Сорча не бывала на таких мероприятиях, будучи личной помощницей Цезаря, и тем более никогда не становилась виновницей торжества. Ее роль в эти дни сводилась к тому, чтобы вовремя доставить его смокинг из химчистки и была подана машина. Когда она поинтересовалась, должна ли заняться этим сейчас, став его женой, он спросил:
– А ты хочешь?
После этого последовала беседа о ее роли в организации его жизни. Сорча и так была загружена. Подготовку их дома можно было считать полноценной работой, не говоря уже о материнстве. Ей хотелось бы взять под контроль распорядок Цезаря, но она не была уверена, что сможет с этим справиться.
В конце концов Цезарь предложил ей нанять личную помощницу. Сорча рассмеялась.
– У моей матери она есть, – пояснил он, небрежно пожав плечами.
– Я не могу сравниться с твоей матерью, – запротестовала Сорча.
– Ты еще не герцогиня, но станешь ею. Моя мать сурово осудит тебя, если ты будешь обходиться без аксессуаров, приличествующих твоему положению.
Они приехали пораньше, чтобы встречать гостей. Сорче казалось, что на нее устремлены невидимые глаза, когда она поднималась по ступеням. Золотисто-зеленый шелк платья ласкал ее бедра, в то время как она боролась с желанием подтянуть лиф, чтобы груди не вывалились наружу.
Она была в этом доме только однажды, в первые дни после аварии, когда привезла кое-какие документы из офиса отцу Цезаря. Тогда Сорча воспользовалась входом для прислуги, и ей было уделено всего двадцать минут. Девятнадцать из них она провела, запоминая юношеское лицо Цезаря на семейном портрете, висящем над камином.

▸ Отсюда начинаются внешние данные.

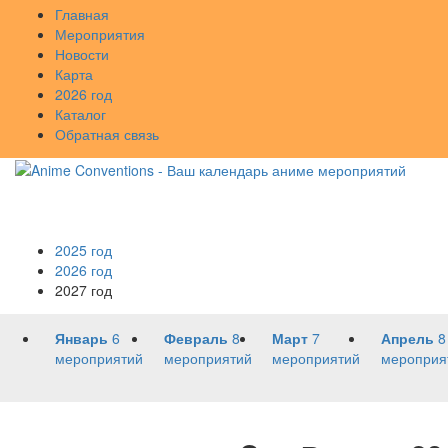
Главная
Мероприятия
Новости
Карта
2026 год
Каталог
Обратная связь
2025 год
2026 год
2027 год
Январь
6
Февраль
8
Март
7
Апрель
8
мероприятий
мероприятий
мероприятий
мероприя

Сегодня она приехала сюда как член семьи. Цезарь без промедления провел ее в ту часть особняка, где прошло его детство, и отыскал родителей в их личной гостиной.
– Сорча, ты помнишь моих родителей Хавьеро и Ла-Рейну?
– Конечно, – улыбнулась Сорча.
В качестве его личной помощницы она обращалась к ним, называя титул, а их ответное приветствие было механическим. Сегодня они оба взяли ее за руки и расцеловали в обе щеки.